Consegna 1.
Secondo il brano sul Vangelo annunciato con i gesti, in quali Paesi le piccole sorelle di Charles de Foucauld conducono da anni la loro proposta di vita?
Consegna 2.
Trascrivi dal brano sul Vangelo annunciato con i gesti tutto il passo che va da "Il Vangelo annunciato" fino a "a questi valori?".

Brano da leggere.
_ _ _ _ _

Il Vangelo annunciato con i gesti
Un Vangelo annunciato più con i gesti che con le parole. È la proposta di vita che le piccole sorelle di Charles de Foucauld conducono da anni nei Paesi in cui i cristiani sono una minoranza. Un'occasione per tutti i religiosi per riflettere su come evangelizzare puntando all'essenziale e adattandosi ai cambiamenti della società e delle culture. Ne parla in questa intervista al nostro giornale suor Maria Chiara di Gesù, superiora generale della fraternità delle piccole sorelle di Gesù.
La fedeltà al concilio Vaticano II chiede ai consacrati di valutare con coraggio gli errori umani e i percorsi mancati puntando soprattutto su carisma, vita comunitaria, formazione, apostolato. I consacrati sanno guardare al futuro ancorandosi a questi valori?

_ _ _ _ _

Dati estratti.
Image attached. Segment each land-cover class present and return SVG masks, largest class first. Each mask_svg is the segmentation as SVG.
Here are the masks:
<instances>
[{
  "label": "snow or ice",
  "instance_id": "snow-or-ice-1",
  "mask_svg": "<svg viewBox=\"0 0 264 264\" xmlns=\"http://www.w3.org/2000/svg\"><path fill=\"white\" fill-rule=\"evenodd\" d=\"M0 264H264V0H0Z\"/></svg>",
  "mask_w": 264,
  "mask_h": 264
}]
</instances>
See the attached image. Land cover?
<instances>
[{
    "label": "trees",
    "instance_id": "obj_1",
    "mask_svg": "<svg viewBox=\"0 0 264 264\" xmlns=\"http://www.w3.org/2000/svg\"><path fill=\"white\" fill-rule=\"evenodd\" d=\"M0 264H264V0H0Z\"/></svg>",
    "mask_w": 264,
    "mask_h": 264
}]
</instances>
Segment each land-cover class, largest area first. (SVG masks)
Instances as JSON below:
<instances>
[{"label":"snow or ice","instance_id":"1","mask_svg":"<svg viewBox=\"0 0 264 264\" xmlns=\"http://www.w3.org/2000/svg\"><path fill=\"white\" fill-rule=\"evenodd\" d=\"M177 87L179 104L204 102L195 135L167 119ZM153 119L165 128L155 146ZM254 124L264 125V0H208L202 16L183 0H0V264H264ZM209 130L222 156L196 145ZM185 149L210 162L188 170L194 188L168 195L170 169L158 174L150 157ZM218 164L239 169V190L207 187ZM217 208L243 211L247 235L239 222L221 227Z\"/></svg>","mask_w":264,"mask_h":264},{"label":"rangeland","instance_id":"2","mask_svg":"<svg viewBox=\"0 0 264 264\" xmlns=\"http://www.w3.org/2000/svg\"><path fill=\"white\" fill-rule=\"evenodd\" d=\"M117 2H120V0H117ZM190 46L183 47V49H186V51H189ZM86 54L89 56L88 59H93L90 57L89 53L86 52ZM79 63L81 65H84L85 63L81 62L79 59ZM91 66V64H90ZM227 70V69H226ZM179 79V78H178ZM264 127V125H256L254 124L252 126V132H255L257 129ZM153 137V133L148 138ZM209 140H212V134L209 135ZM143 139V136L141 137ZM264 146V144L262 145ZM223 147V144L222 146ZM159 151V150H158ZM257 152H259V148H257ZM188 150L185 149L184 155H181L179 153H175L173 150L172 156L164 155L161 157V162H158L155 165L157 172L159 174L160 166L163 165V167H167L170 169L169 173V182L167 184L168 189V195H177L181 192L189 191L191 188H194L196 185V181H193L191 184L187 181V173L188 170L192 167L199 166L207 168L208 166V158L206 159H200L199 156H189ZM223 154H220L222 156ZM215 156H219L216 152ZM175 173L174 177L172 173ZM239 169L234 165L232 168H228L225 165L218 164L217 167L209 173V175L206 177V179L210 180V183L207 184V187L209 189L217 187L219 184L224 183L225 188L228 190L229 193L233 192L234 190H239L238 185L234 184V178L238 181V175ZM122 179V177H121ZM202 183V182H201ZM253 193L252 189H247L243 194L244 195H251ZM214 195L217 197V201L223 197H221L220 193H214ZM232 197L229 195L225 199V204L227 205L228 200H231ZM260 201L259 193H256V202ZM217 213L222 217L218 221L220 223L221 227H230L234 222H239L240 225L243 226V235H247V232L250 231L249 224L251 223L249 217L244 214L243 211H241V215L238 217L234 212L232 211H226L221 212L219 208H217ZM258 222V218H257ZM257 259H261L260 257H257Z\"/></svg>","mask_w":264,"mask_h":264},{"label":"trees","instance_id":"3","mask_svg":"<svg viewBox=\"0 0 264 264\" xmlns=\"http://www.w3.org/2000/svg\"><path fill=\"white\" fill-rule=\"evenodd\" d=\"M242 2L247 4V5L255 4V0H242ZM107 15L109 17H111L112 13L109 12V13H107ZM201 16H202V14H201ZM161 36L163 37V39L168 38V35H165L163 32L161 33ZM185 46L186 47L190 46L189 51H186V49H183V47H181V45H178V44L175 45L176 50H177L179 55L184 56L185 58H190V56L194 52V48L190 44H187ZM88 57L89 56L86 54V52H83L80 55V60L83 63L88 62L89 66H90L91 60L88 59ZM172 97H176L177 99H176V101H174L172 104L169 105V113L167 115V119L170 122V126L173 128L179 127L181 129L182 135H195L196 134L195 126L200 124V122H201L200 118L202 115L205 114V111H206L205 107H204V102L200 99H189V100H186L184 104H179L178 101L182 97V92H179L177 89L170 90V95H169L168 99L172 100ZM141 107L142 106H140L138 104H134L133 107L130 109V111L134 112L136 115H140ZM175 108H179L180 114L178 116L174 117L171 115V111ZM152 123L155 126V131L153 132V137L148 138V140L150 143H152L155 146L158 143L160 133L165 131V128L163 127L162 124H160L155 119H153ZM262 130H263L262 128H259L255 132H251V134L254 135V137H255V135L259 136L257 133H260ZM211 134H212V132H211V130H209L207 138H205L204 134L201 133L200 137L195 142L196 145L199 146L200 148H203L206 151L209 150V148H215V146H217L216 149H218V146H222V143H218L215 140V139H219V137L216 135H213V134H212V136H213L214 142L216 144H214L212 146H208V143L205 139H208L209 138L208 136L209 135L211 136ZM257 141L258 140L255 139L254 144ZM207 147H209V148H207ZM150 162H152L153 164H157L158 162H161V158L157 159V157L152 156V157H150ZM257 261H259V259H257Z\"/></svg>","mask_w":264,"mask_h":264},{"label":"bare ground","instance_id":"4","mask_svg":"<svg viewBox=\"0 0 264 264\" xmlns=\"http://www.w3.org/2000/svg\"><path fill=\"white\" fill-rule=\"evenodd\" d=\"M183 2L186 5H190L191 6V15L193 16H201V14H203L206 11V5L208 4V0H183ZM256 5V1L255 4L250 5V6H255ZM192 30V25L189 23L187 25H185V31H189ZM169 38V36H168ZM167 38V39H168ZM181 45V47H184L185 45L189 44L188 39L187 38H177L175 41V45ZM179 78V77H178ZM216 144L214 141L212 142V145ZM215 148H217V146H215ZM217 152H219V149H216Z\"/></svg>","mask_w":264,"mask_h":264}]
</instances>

_ _ _ _ _

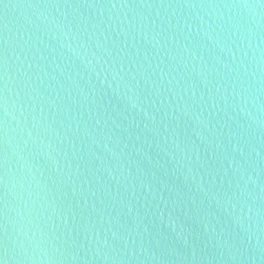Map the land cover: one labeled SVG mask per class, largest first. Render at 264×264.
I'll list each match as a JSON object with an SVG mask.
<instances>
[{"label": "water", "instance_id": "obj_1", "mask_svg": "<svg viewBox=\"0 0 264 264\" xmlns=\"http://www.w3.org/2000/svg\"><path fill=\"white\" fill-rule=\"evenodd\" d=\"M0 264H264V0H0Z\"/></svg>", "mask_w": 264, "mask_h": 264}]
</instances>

_ _ _ _ _

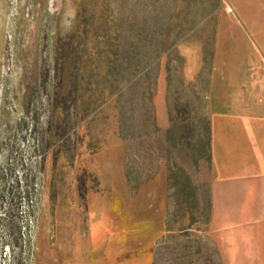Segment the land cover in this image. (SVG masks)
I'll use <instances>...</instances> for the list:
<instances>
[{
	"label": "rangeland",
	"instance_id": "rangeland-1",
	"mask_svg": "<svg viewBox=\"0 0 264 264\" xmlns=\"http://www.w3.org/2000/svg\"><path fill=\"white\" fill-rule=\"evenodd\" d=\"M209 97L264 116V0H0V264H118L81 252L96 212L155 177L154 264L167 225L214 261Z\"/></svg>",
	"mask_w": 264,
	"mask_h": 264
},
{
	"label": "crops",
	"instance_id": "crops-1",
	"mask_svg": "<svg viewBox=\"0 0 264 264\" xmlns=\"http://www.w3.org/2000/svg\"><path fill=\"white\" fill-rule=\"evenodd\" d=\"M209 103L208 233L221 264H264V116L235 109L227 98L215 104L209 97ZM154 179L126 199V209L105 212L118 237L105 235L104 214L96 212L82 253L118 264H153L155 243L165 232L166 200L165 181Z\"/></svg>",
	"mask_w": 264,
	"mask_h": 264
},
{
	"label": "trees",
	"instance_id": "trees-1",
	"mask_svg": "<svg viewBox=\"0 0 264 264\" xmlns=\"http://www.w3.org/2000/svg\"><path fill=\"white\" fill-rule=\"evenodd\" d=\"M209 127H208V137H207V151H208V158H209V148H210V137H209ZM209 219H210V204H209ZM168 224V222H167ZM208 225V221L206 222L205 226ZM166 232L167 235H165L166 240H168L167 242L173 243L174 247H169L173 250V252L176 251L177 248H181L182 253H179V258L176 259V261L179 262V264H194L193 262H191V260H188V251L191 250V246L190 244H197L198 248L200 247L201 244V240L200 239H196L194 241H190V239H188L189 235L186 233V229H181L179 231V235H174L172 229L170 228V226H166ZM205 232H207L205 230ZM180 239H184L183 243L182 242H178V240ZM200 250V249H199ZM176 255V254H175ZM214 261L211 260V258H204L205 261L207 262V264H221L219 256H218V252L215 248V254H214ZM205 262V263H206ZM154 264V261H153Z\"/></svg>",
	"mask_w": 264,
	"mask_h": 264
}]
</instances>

_ _ _ _ _

Soluzione 1.
Nei Paesi in cui i cristiani sono una minoranza.

Soluzione 2.
Il Vangelo annunciato con i gesti
Un Vangelo annunciato più con i gesti che con le parole. È la proposta di vita che le piccole sorelle di Charles de Foucauld conducono da anni nei Paesi in cui i cristiani sono una minoranza. Un'occasione per tutti i religiosi per riflettere su come evangelizzare puntando all'essenziale e adattandosi ai cambiamenti della società e delle culture. Ne parla in questa intervista al nostro giornale suor Maria Chiara di Gesù, superiora generale della fraternità delle piccole sorelle di Gesù.
La fedeltà al concilio Vaticano II chiede ai consacrati di valutare con coraggio gli errori umani e i percorsi mancati puntando soprattutto su carisma, vita comunitaria, formazione, apostolato. I consacrati sanno guardare al futuro ancorandosi a questi valori?